Eckstein knows the healthcare industry well, both inside and out.  She was an officer in SEIU’s giant healthcare local, 1199, based in Boston, and more recently has been a researcher and advocate focusing on the role of hospitals and healthcare in communities.  The notion of community benefit agreements or CBAs has gained a lot of traction in Massachusetts in no small part, Eckstein argued, because of aggressive work by the Attorney General of the state in stepping up to regulate and codify the requirements under Massachusetts law that hospitals provide community benefits that were something other than developments of their own programs and self-interest, whether expanding a clinic or marketing their services.

Massachusetts is pathbreaking in this area, partially because they were a leader in providing mandatory health care in the state that was an inspiration for the Affordable Care Act.  The ACA also sets the stage for activity in this area because it requires that hospitals do a community assessment survey of health needs every three years, and mandates that the assessment integrate the community itself into the process.  The amendments offered by Senator Chuck Grassley (R-IA) put the Internal Revenue Service in this play because of his concern that nonprofit, tax exempt hospitals need to prove that they were providing charity care and if not, the IRS should pull their exemption.

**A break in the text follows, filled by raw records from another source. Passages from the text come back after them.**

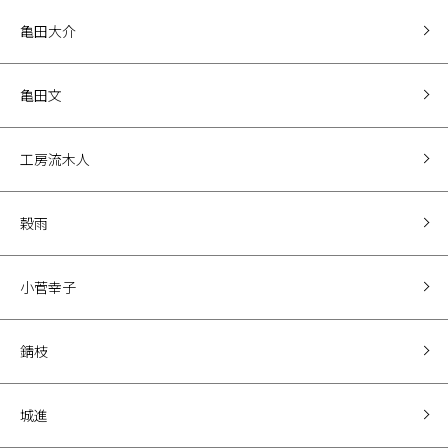
亀田大介
亀田文
工房流木人
穀雨
小菅幸子
錆枝
城進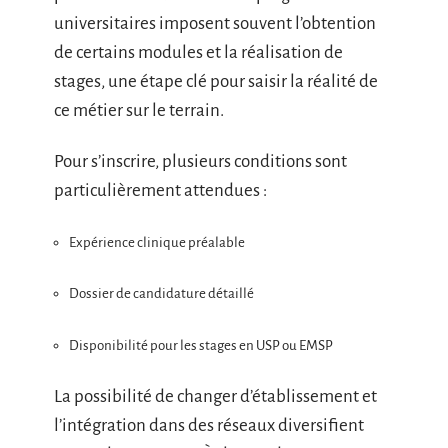
universitaires imposent souvent l’obtention
de certains modules et la réalisation de
stages, une étape clé pour saisir la réalité de
ce métier sur le terrain.
Pour s’inscrire, plusieurs conditions sont
particulièrement attendues :
Expérience clinique préalable
Dossier de candidature détaillé
Disponibilité pour les stages en USP ou EMSP
La possibilité de changer d’établissement et
l’intégration dans des réseaux diversifient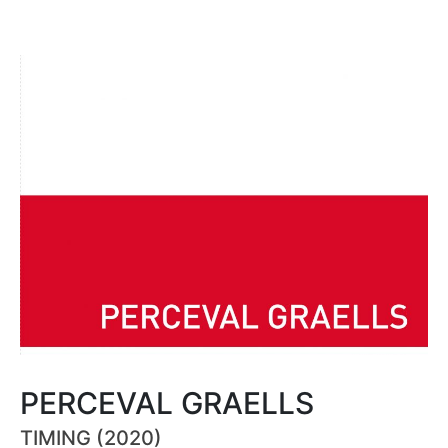
PERCEVAL GRAELLS
TIMING (2020)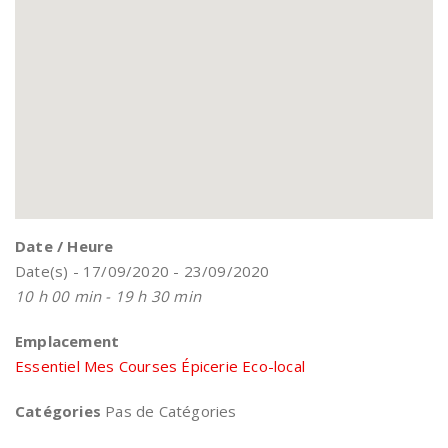
Date / Heure
Date(s) - 17/09/2020 - 23/09/2020
10 h 00 min - 19 h 30 min
Emplacement
Essentiel Mes Courses Épicerie Eco-local
Catégories
Pas de Catégories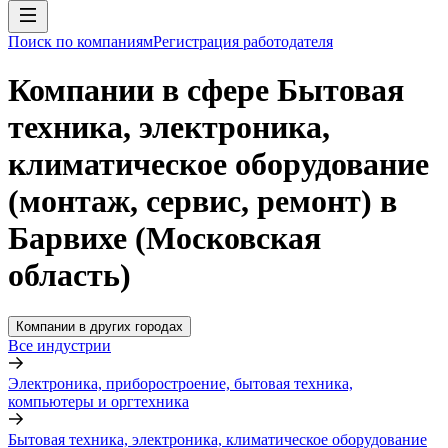
Поиск по компаниям
Регистрация работодателя
Компании в сфере Бытовая
техника, электроника,
климатическое оборудование
(монтаж, сервис, ремонт) в
Барвихе (Московская
область)
Компании в других городах
Все индустрии
Электроника, приборостроение, бытовая техника,
компьютеры и оргтехника
Бытовая техника, электроника, климатическое оборудование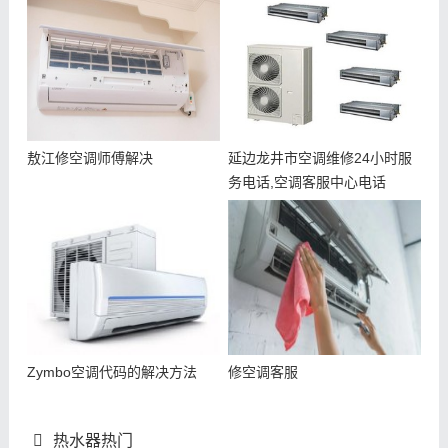
敖江修空调师傅解决
延边龙井市空调维修24小时服
务电话,空调客服中心电话
Zymbo空调代码的解决方法
修空调客服
热水器热门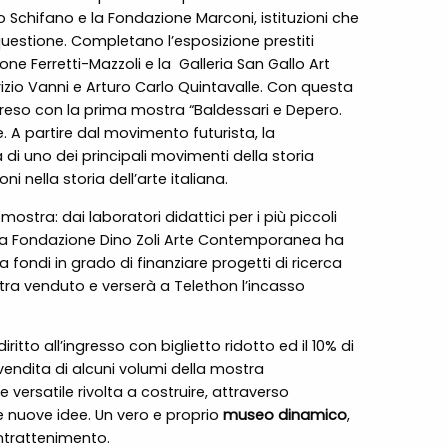
io Schifano e la Fondazione Marconi, istituzioni che
uestione. Completano l’esposizione prestiti
ione Ferretti-Mazzoli e la
Galleria San Gallo Art
zio Vanni e Arturo Carlo Quintavalle. Con questa
preso con la prima mostra “Baldessari e Depero.
 A partire dal movimento futurista, la
i uno dei principali movimenti della storia
ni nella storia dell’arte italiana.
stra: dai laboratori didattici per i più piccoli
i”, la Fondazione Dino Zoli Arte Contemporanea ha
ta fondi in grado di finanziare progetti di ricerca
stra venduto e verserà a Telethon l’incasso
ritto all’ingresso con biglietto ridotto ed il 10% di
 vendita di alcuni volumi della mostra
e versatile rivolta a costruire, attraverso
re nuove idee. Un vero e proprio
museo dinamico
,
intrattenimento.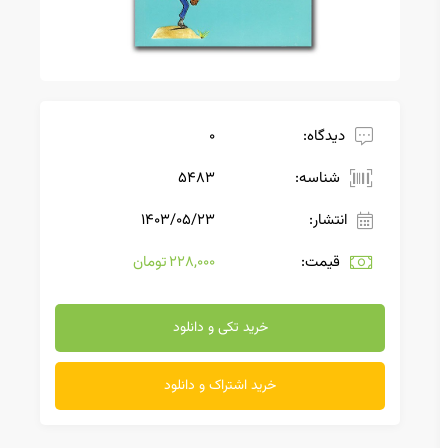
دیدگاه:
0
شناسه:
5483
انتشار:
۱۴۰۳/۰۵/۲۳
قیمت:
228,000 تومان
خرید تکی و دانلود
خرید اشتراک و دانلود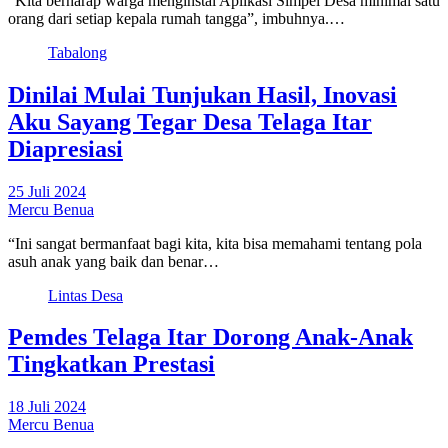
“Kita berharap warga menginstal Aplikasi Simpel Desa minimal satu
orang dari setiap kepala rumah tangga”, imbuhnya.…
Tabalong
Dinilai Mulai Tunjukan Hasil, Inovasi
Aku Sayang Tegar Desa Telaga Itar
Diapresiasi
25 Juli 2024
Mercu Benua
“Ini sangat bermanfaat bagi kita, kita bisa memahami tentang pola
asuh anak yang baik dan benar…
Lintas Desa
Pemdes Telaga Itar Dorong Anak-Anak
Tingkatkan Prestasi
18 Juli 2024
Mercu Benua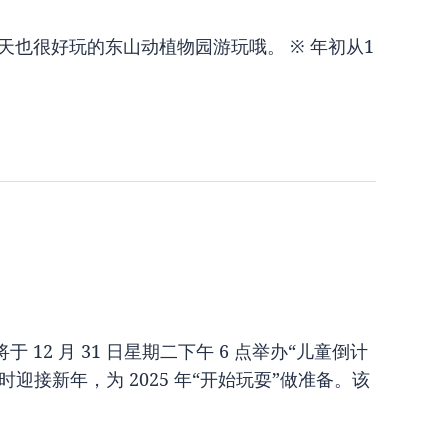
天也很好玩的东山动植物园游玩哦。 ※ 年初从1
2 月 31 日星期二下午 6 点举办“儿童倒计
迎接新年，为 2025 年“开始玩耍”做准备。该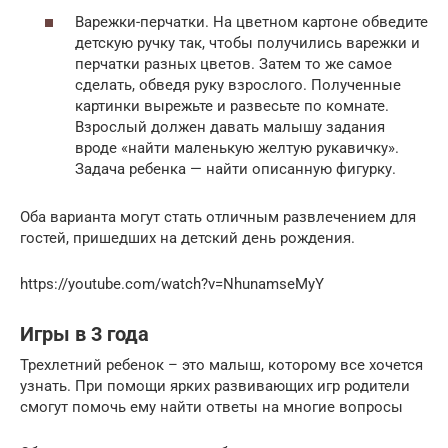
Варежки-перчатки. На цветном картоне обведите
детскую ручку так, чтобы получились варежки и
перчатки разных цветов. Затем то же самое
сделать, обведя руку взрослого. Полученные
картинки вырежьте и развесьте по комнате.
Взрослый должен давать малышу задания
вроде «найти маленькую желтую рукавичку».
Задача ребенка — найти описанную фигурку.
Оба варианта могут стать отличным развлечением для
гостей, пришедших на детский день рождения.
https://youtube.com/watch?v=NhunamseMyY
Игры в 3 года
Трехлетний ребенок – это малыш, которому все хочется
узнать. При помощи ярких развивающих игр родители
смогут помочь ему найти ответы на многие вопросы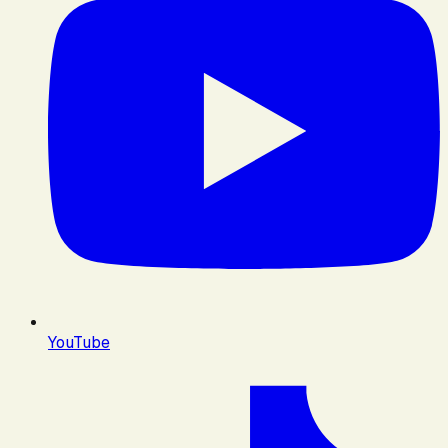
YouTube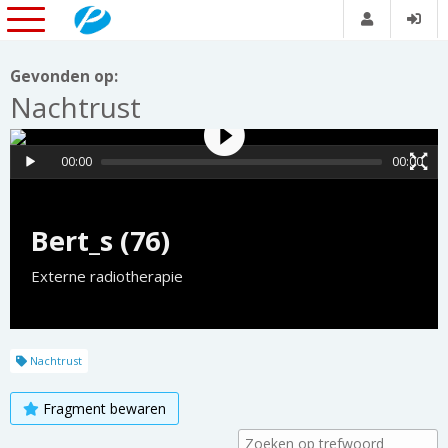
Gevonden op:
Nachtrust
00:00
00:00
Bert_s (76)
Externe radiotherapie
Nachtrust
Fragment bewaren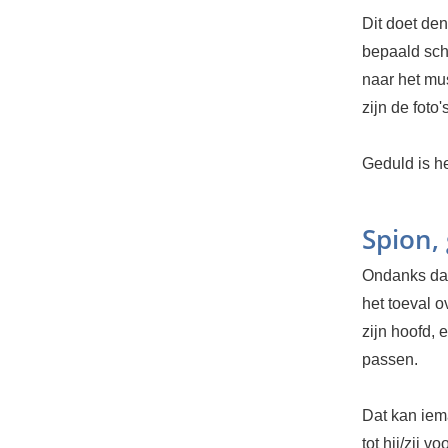
Dit doet de
bepaald sch
naar het mu
zijn de foto
Geduld is h
Spion,
Ondanks dat 
het toeval o
zijn hoofd, 
passen.
Dat kan iema
tot hij/zij 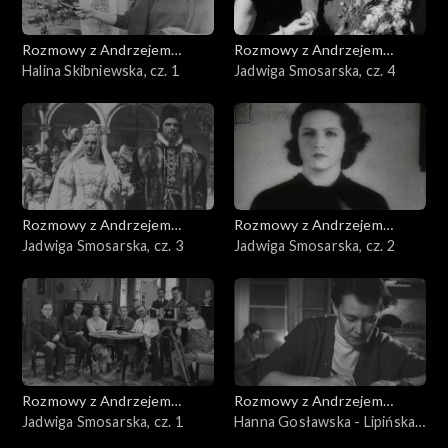
Rozmowy z Andrzejem
Rozmowy z Andrzejem
Doboszem
Halina Skibniewska, cz. 1
Doboszem
Jadwiga Smosarska, cz. 4
Rozmowy z Andrzejem
Rozmowy z Andrzejem
Doboszem
Jadwiga Smosarska, cz. 3
Doboszem
Jadwiga Smosarska, cz. 2
Rozmowy z Andrzejem
Rozmowy z Andrzejem
Doboszem
Jadwiga Smosarska, cz. 1
Doboszem
Hanna Gosławska - Lipińska,
cz. 3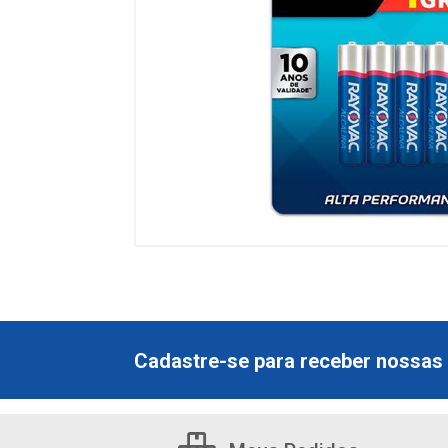
Cadastre-se para receber nossas 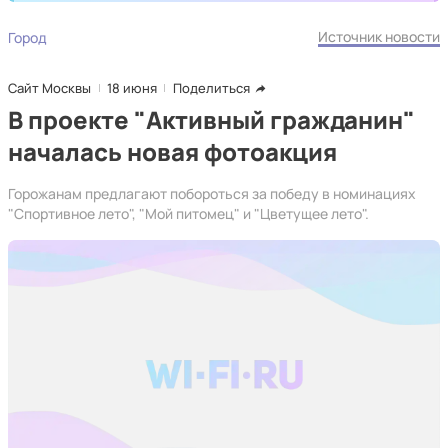
Источник новости
Город
Сайт Москвы
18 июня
Поделиться
В проекте "Активный гражданин"
началась новая фотоакция
Горожанам предлагают побороться за победу в номинациях
"Спортивное лето", "Мой питомец" и "Цветущее лето".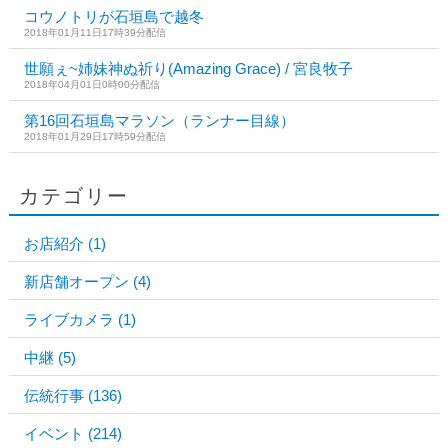
コウノトリが石垣島で越冬
2018年01月11日17時39分配信
世願ぇ~姉妹神ぬ祈り(Amazing Grace) / 宮良牧子
2018年04月01日0時00分配信
第16回石垣島マラソン（ランナー目線）
2018年01月29日17時59分配信
カテゴリー
お店紹介
(1)
新店舗オープン
(4)
ライブカメラ
(1)
中継
(5)
伝統行事
(136)
イベント
(214)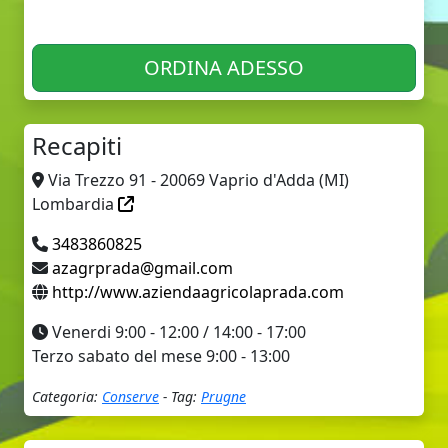
ORDINA ADESSO
Recapiti
Via Trezzo 91 - 20069 Vaprio d'Adda (MI)
Lombardia
3483860825
azagrprada@gmail.com
http://www.aziendaagricolaprada.com
Venerdi 9:00 - 12:00 / 14:00 - 17:00
Terzo sabato del mese 9:00 - 13:00
Categoria:
Conserve
- Tag:
Prugne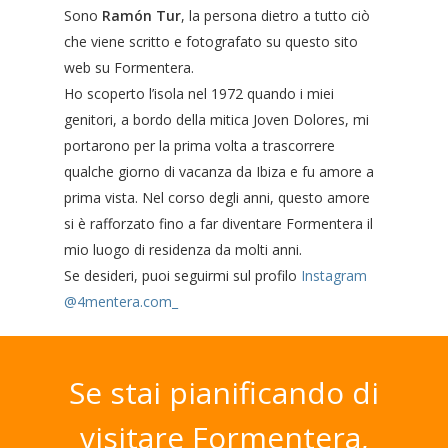
Sono
Ramón Tur
, la persona dietro a tutto ciò
che viene scritto e fotografato su questo sito
web su Formentera.
Ho scoperto l’isola nel 1972 quando i miei
genitori, a bordo della mitica Joven Dolores, mi
portarono per la prima volta a trascorrere
qualche giorno di vacanza da Ibiza e fu amore a
prima vista. Nel corso degli anni, questo amore
si è rafforzato fino a far diventare Formentera il
mio luogo di residenza da molti anni.
Se desideri, puoi seguirmi sul profilo
Instagram
@4mentera.com_
Se
stai
pianificando
di
visitare
Formentera,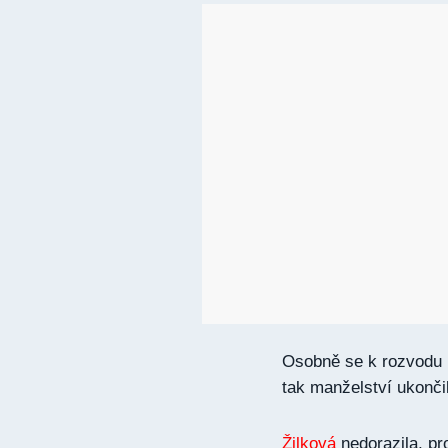
Osobně se k rozvodu h
tak manželství ukončil
Žilková
nedorazila, pr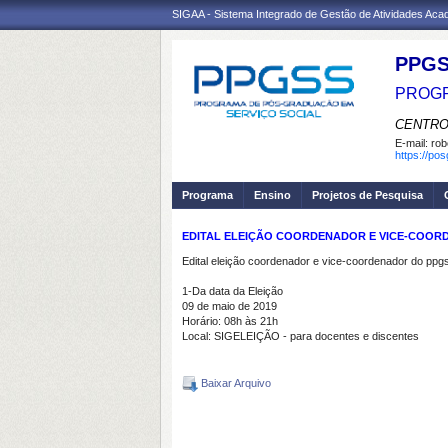
SIGAA - Sistema Integrado de Gestão de Atividades Ac
PPGS
PROGR
CENTRO
E-mail:
rob
https://po
Programa
Ensino
Projetos de Pesquisa
EDITAL ELEIÇÃO COORDENADOR E VICE-COOR
Edital eleição coordenador e vice-coordenador do ppg
1-Da data da Eleição
09 de maio de 2019
Horário: 08h às 21h
Local: SIGELEIÇÃO - para docentes e discentes
Baixar Arquivo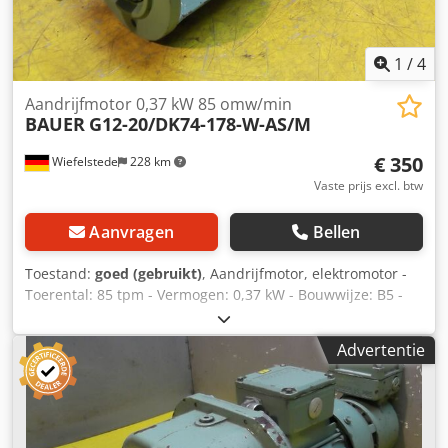
1
/
4
Aandrijfmotor 0,37 kW 85 omw/min
BAUER
G12-20/DK74-178-W-AS/M
€ 350
Wiefelstede
228 km
Vaste prijs excl. btw
Aanvragen
Bellen
Toestand:
goed (gebruikt)
, Aandrijfmotor, elektromotor -
Toerental: 85 tpm - Vermogen: 0,37 kW - Bouwwijze: B5 -
Asdiameter: Ø 25 mm - Beschermingsklasse: IP 65 - Prijs:
per stuk - Aantal: 1 beschikbaar - Afmetingen:
Advertentie
450/205/H200 mm Dkedpfxjc Uuyrs Aater - Gewicht: 20 kg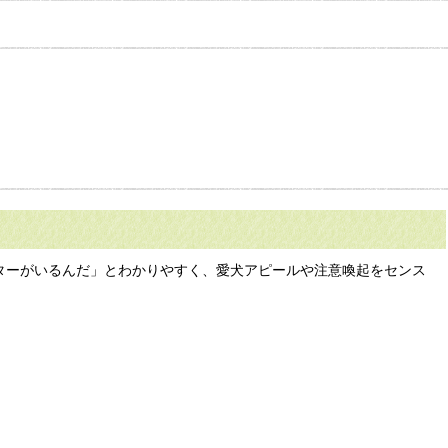
ンターがいるんだ」とわかりやすく、愛犬アピールや注意喚起をセンス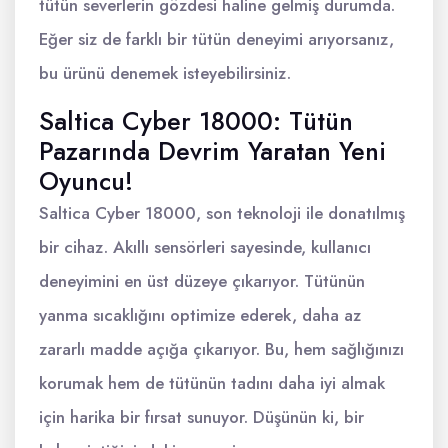
tütün severlerin gözdesi haline gelmiş durumda.
Eğer siz de farklı bir tütün deneyimi arıyorsanız,
bu ürünü denemek isteyebilirsiniz.
Saltica Cyber 18000: Tütün
Pazarında Devrim Yaratan Yeni
Oyuncu!
Saltica Cyber 18000, son teknoloji ile donatılmış
bir cihaz. Akıllı sensörleri sayesinde, kullanıcı
deneyimini en üst düzeye çıkarıyor. Tütünün
yanma sıcaklığını optimize ederek, daha az
zararlı madde açığa çıkarıyor. Bu, hem sağlığınızı
korumak hem de tütünün tadını daha iyi almak
için harika bir fırsat sunuyor. Düşünün ki, bir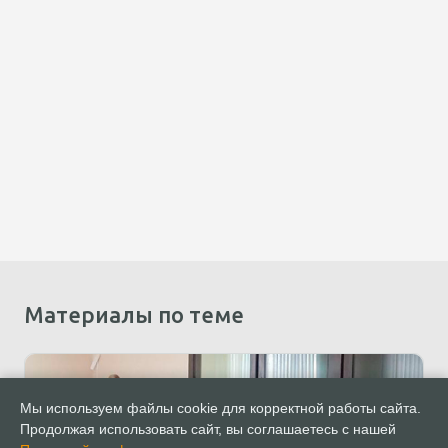
Материалы по теме
Мы используем файлы cookie для корректной работы сайта.
Продолжая использовать сайт, вы соглашаетесь с нашей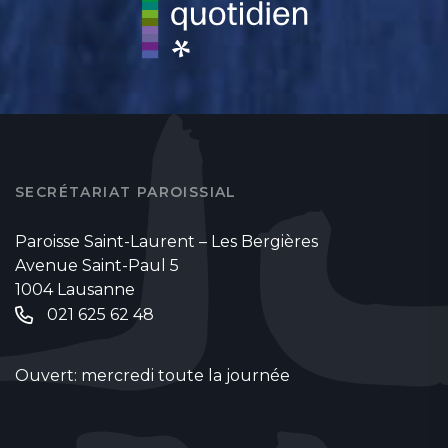
SECRÉTARIAT PAROISSIAL
Paroisse Saint-Laurent – Les Bergières
Avenue Saint-Paul 5
1004 Lausanne
021 625 62 48
Ouvert: mercredi toute la journée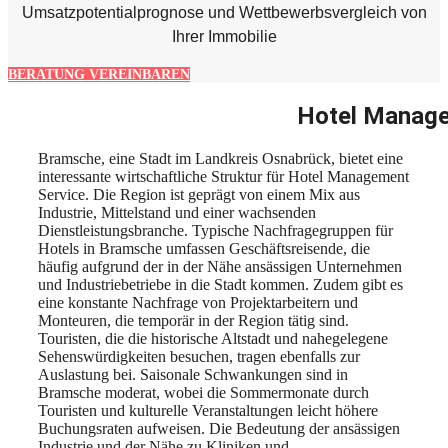
Umsatzpotentialprognose und Wettbewerbsvergleich von
Ihrer Immobilie
BERATUNG VEREINBAREN
Hotel Manage
Bramsche, eine Stadt im Landkreis Osnabrück, bietet eine
interessante wirtschaftliche Struktur für Hotel Management
Service. Die Region ist geprägt von einem Mix aus
Industrie, Mittelstand und einer wachsenden
Dienstleistungsbranche. Typische Nachfragegruppen für
Hotels in Bramsche umfassen Geschäftsreisende, die
häufig aufgrund der in der Nähe ansässigen Unternehmen
und Industriebetriebe in die Stadt kommen. Zudem gibt es
eine konstante Nachfrage von Projektarbeitern und
Monteuren, die temporär in der Region tätig sind.
Touristen, die die historische Altstadt und nahegelegene
Sehenswürdigkeiten besuchen, tragen ebenfalls zur
Auslastung bei. Saisonale Schwankungen sind in
Bramsche moderat, wobei die Sommermonate durch
Touristen und kulturelle Veranstaltungen leicht höhere
Buchungsraten aufweisen. Die Bedeutung der ansässigen
Industrie und der Nähe zu Kliniken und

The IRS has only recently begun enforcing some of the ACA regulations on penalties for smaller businesses not providing insurance for their workers, so it is unlikely that they are doing much in this area yet either.  Nonetheless, as Eckstein argues from the Massachusetts experience the opportunity is there for organizations of all shapes and sizes to start pushing hospitals to do right and do more.

And, why not?  One of the most compelling examples she offered in her Shelterforce piece occurred in Portland, Oregon, which like so many cities nationally, is facing an affordable housing crisis.  As part of a hospital CBA, $21 million was set aside by the hospital to build affordable housing and that leveraged almost $70 million for the project.

Now is the time to start pressing everywhere for hospitals to open up the doors to community organizations and others to be part of their required community assessment process.  Once in the door, we all need to press for real community benefit agreements while we have the opportunity.